In previous columns, I have talked about the joys of using granular-based iPad apps, such as iDensity and Borderlands. But what does it mean to do granular processing? And what are the options for guitarists who have not yet been bitten by the iPad bug.
Granular audio refers to the process of dividing audio into very short snippets (grains) of about 1 to 50 milliseconds. At such short lengths, the snippets no longer sound like the original source, but become atmospheric or glitchy, depending on how the grains are played back. Granular effects let you manipulate those minute sections of digital audio by varying their speed, volume, direction, density, and pitch.
You can get a sense of what it is like to hear a grain by recording an audio clip of your guitar, putting it in a sampler, and then adjusting the start and end points of the sample to a tiny section of audio: It no longer sounds anything like a normal guitar.
IN THE BOX
My first experience with granular processing was with Ableton Live’s Grain Delay plug-in, an effect that can individually delay and re-pitch the grains (see Figure 1). By using the Spray parameter, you can introduce a level of randomization in the delay time, adding noise and rhythmic chaos to the sound. The size and duration of each grain is set by the Frequency parameter. These parameters are highly interactive, allowing you to create spacey pitch-delay tones, as well as unique flanging effects. I find Grain Delay especially useful for adding texture to loops.
More recently, I discovered Robert Henke’s Max4Live Granulator II, a software sampler that, as the name implies, is based on granular synthesis. It takes short crossfading sections of the source sample and allows you to modulate the pitch, position, and volume of each grain.

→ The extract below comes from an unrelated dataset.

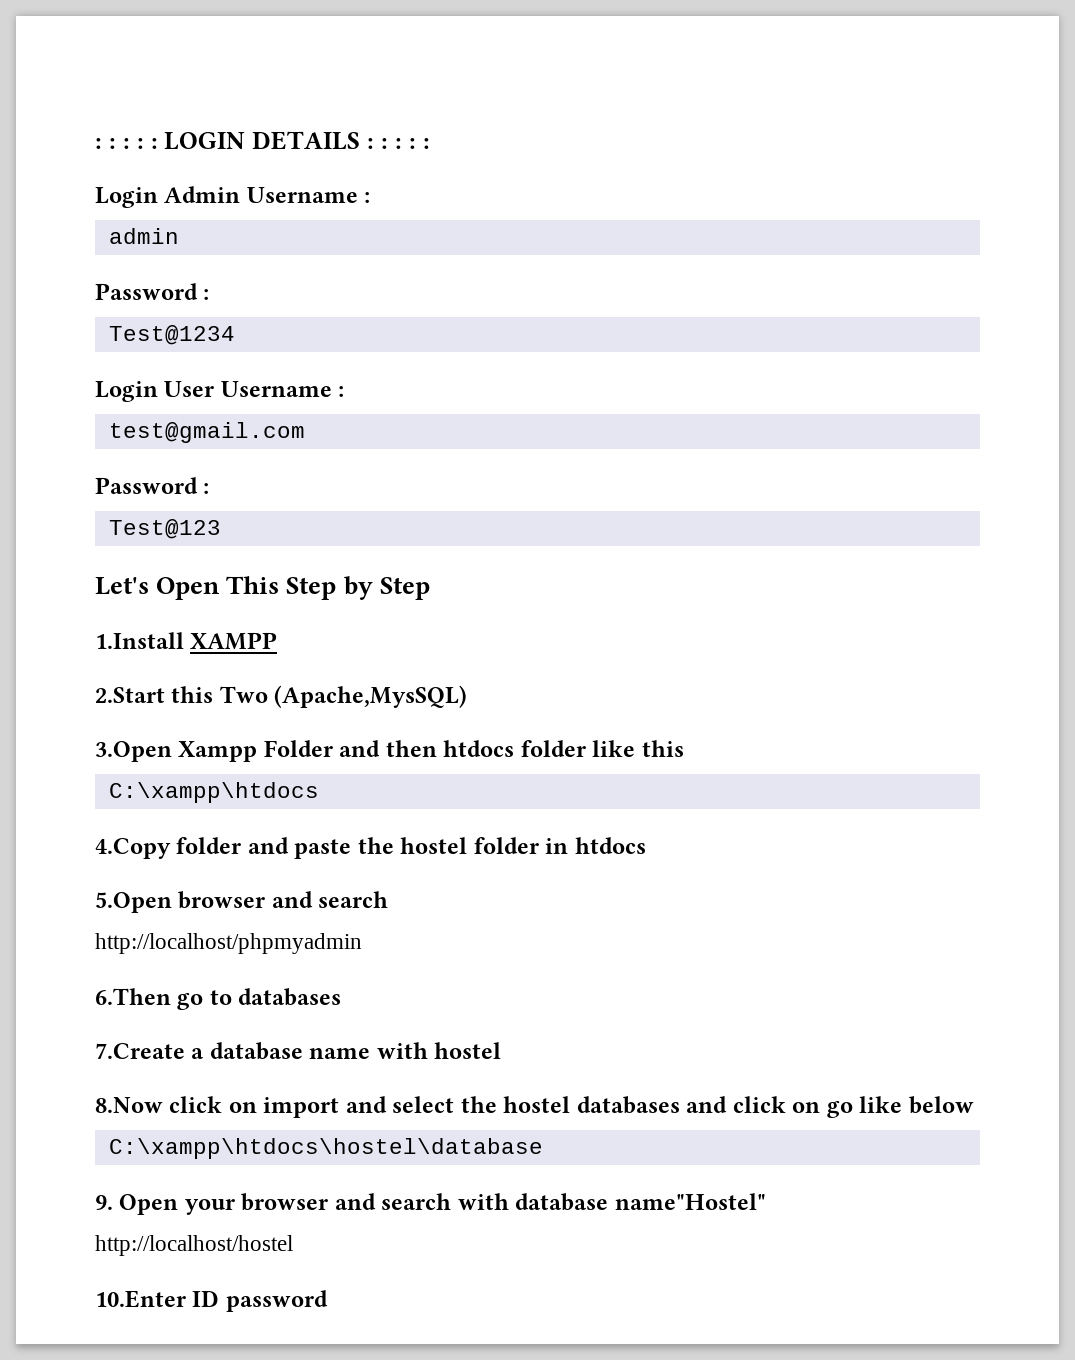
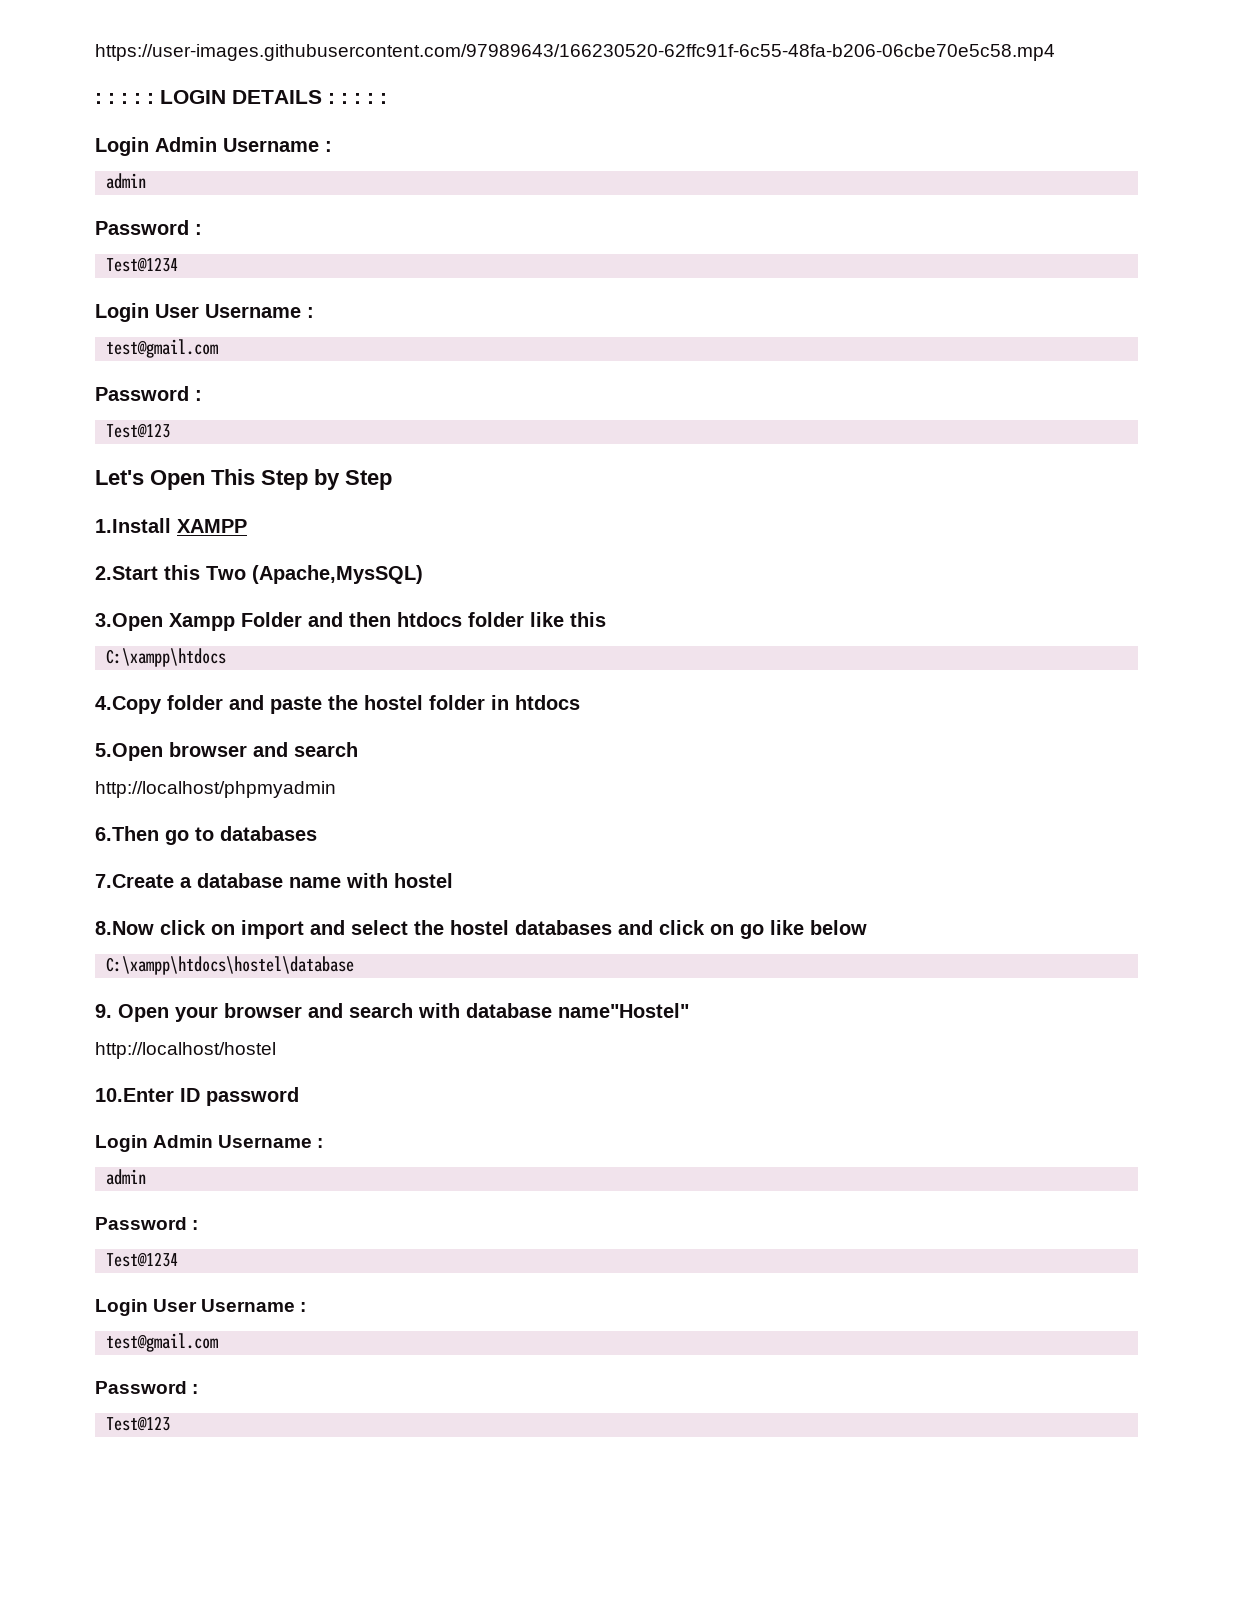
(95, 143) none -> [95,44,1055,61] https://user-images.githubusercontent.com/97989643/166230520-62ffc91f-6c55-48fa-b206-06cbe70e5c58.mp4 //
(328, 1301) none -> [95,1135,324,1152] [106,1169,147,1185] [95,1217,199,1230] [106,1252,179,1267] [95,1299,307,1316] [106,1333,219,1352] [95,1381,199,1394] [106,1416,171,1431] // Login Admin Username : // admin // Password : // Test@1234 // Login User Username : // test@gmail.com // Password : // Test@123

How is a software sampler relevant to guitarists? As discussed in my September 2017 column, the “Divided Fretboard” (available at emusician.com), you could put any audio sample into Granulator II and control it using any hardware or software product that allows your guitar to output MIDI. What I found more exciting, though, was its ability to grab live guitar audio on-the-fly through a Henke audio plug-in called GranulatorInput. Once installed on the guitar input track, hitting the plug-in’s Grab button would send guitar audio to the Granulator synth over on its MIDI track (see Figure 2).
The real fun began when I set up a MIDI clip to control Granulator II. Whenever I triggered Grab on the audio track, whatever I was currently playing on guitar was entered into Granulator II as a sample and played by the MIDI clip. One simple effect is to run a number of MIDI notes that total the length of the clip, and then slap Live’s Arpeggiator MIDI effect in front of Granulator. Any guitar sound I grabbed was instantly turned into a granulated rhythmic pattern (see Figure 3).
ON THE FLOOR
For those who are hardwired for hardware, Red Panda’s Particle is a granular delay/pitch-shifting pedal that lets you adjust the grain size, delay it, and shift the pitch up or down an octave depending on the mode. It also features an auto-freeze/stutter option with an adjustable threshold.
Aside from the effects I mentioned in the July 2017 column about Glitch, the Particle is capable of a wide variety sounds that are only possible through granular processing. Delays can not only be reversed, but also can be made to go forward or backward by an adjustable percentage of the time. An effect like Particle’s random pitch-shifting mode is not for all occasions but it can be inspiring for sound design and experimental music projects.
In a world where so much DSP is harnessed for emulating vintage analog effects, granular processing revels in its digital nature. Red Panda Particle is already showing up on a significant number of pedalboards. As electronic guitar embraces its future, you will likely be hearing hardware and software granular effects like these more often.